July 31 (Bloomberg) -- European power prices for next year are headed for the biggest monthly gains since September amid concern sanctions against Russia will boost the cost of coal and gas, raising production costs at utilities.
The German 2015 contract, Europe’s benchmark, climbed 2.8 percent in July, broker data compiled by Bloomberg show. Respective advances for equivalent French and Nordic prices of 1.4 percent and 5.2 percent are also the largest in 10 months.
European Union governments agreed July 29 on their most sweeping sanctions against Russia to date in another attempt to curb President Vladimir Putin’s intervention in Ukraine, raising concern the bloc may be more vulnerable to cuts in its supplies of natural gas and coal. Russian gas accounted for 46 percent of the fuel the EU brought to its market in 2013 and 31 percent of coal it bought externally came from Russia, data from the bloc’s statistics agency show.
“Traders bought in expectation of drastic sanctions against Russia and the potential impact on supply of gas and coal to Europe,” Nicolai Wuesten, a power market analyst at Energieunion GmbH, said yesterday by phone from Schwerin, Germany. “The market is nervous, because we are depending on Russian commodities.”
German power for 2015 reached 36.15 euros ($48.82) a megawatt-hour, the highest level in more than four months, on July 29 and traded at 35.40 euros at 5:02 p.m. Berlin time today, according to broker data. Coal for delivery to northwest Europe next year closed July 28 at a seven-week high of $80.50 a metric ton and was at $78.30 today, broker data showed. Front-month U.K. natural gas gained for the two weeks through July 25 on ICE Futures Europe and traded today at 41.27 pence a therm ($6.96 a million British thermal units). The sanctions excluded Russia’s gas and coal industries.
“When sanctions were decided, the contract started falling again,” Wuesten said. “Traders were buying the rumor and selling the fact. The Cal 15 has room to drop to 33.50 euros a megawatt-hour by the end of this year if we see a mild winter,” he said, referring to the German contract for next year.
Sluggish development of industries that consume the most energy and growth of renewable generation will hurt German power demand, while coal prices are unlikely to rise for now, Barbara Lambrecht, a Frankfurt-based analyst at Commerzbank AG, said in a report e-mailed yesterday.
“The current price recovery is quickly likely to run out of steam,” Lambrecht said.
The German 2015 contract will average 36 euros this year on the European Energy Exchange AG, according to the bank’s forecast.
Polish electricity for delivery in 2015 climbed 0.7 percent in July and is poised for a record streak of eight monthly gains. Prices were aided by a capacity premium that utilities get from the transmission operator for making plants available for reserve capacity at peak times. The contract traded today at 174.25 zloty ($56.03) a megawatt-hour, up 11 percent since the start of 2014, when the measure was introduced.

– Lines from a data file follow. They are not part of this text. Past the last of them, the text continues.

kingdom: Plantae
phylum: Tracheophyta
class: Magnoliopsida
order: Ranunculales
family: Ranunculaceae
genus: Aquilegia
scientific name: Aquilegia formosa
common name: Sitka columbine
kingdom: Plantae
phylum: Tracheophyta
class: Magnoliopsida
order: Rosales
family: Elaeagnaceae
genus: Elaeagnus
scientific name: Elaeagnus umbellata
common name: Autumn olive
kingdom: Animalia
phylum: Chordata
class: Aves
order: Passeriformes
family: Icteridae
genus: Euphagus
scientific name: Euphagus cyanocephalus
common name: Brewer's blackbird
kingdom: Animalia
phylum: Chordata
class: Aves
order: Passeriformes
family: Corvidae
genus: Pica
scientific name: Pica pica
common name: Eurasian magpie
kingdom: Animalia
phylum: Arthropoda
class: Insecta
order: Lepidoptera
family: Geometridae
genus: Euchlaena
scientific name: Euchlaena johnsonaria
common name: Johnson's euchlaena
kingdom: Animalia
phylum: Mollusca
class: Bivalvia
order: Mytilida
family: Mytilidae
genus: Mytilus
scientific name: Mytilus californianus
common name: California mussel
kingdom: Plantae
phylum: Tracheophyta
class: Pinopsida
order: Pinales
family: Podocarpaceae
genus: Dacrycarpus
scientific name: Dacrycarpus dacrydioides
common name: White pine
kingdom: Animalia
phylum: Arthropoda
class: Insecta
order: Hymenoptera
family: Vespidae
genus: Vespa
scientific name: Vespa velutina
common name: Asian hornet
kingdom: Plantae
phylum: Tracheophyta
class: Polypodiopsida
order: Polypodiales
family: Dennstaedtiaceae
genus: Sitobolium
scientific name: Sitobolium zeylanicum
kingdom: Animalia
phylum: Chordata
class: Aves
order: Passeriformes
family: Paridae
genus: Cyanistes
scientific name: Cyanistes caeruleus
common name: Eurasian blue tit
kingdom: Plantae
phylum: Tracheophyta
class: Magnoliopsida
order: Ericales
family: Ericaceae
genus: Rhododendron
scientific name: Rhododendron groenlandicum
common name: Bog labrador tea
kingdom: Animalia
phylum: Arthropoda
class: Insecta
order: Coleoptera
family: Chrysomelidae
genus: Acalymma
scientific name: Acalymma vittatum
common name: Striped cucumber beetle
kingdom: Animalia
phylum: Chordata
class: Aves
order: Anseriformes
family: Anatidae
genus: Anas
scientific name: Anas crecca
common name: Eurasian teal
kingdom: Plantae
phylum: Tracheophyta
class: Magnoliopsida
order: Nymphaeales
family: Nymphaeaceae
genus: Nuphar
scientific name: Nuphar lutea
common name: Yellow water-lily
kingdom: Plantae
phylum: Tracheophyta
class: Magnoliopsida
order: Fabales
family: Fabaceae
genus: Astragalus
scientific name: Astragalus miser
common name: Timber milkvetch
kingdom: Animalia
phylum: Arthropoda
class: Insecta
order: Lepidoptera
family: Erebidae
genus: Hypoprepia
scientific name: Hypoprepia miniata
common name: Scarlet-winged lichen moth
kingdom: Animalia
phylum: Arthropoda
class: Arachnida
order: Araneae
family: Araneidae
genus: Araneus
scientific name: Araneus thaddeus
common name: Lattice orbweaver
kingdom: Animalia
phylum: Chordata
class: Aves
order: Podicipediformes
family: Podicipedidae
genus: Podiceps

“With local coal prices falling and renewable output rising, the reserve capacity mechanism seems key,” Witold Pawlowski, general director of CEZ Trade Polska, a Warsaw-based unit of the largest Czech electricity producer, said yesterday by phone. “It generates oversupply on the balancing market, while curbing spot supplies and pushing forwards higher.”
German day-ahead power gained 1.3 percent to 32.59 euros a megawatt-hour in today’s auction on the EPEX exchange, while Nordic electricity was little changed at 31.03 euros on Nord Pool Spot AS in Oslo. U.K. power rose for a second day in three on N2EX, climbing 0.8 percent to 37.16 pounds ($62.71).
German average temperatures next week are forecast at 20 degrees Celsius (68 degrees Fahrenheit), 1.4 degrees above the seasonal norm, according to WSI data using the GFS model. The average for northwest Europe and the U.K. will exceed the seasonal norm of 18.5 degrees by 1.2 degrees, it showed.
Temperatures in the Nordic region will average 21.8 degrees Celsius, 5.3 degrees above the seasonal norm, according to the model.
French nuclear availability rose to 85 percent of available capacity today from 84 percent yesterday, data compiled by Bloomberg show. In Germany, Energie Baden-Wuerttemberg AG delayed the restart of its 1,485-megawatt Philippsburg-2 nuclear reactor by 15 days to Aug. 21 and EON SE had an unplanned halt at its 875-megawatt Heyden coal-fired plant.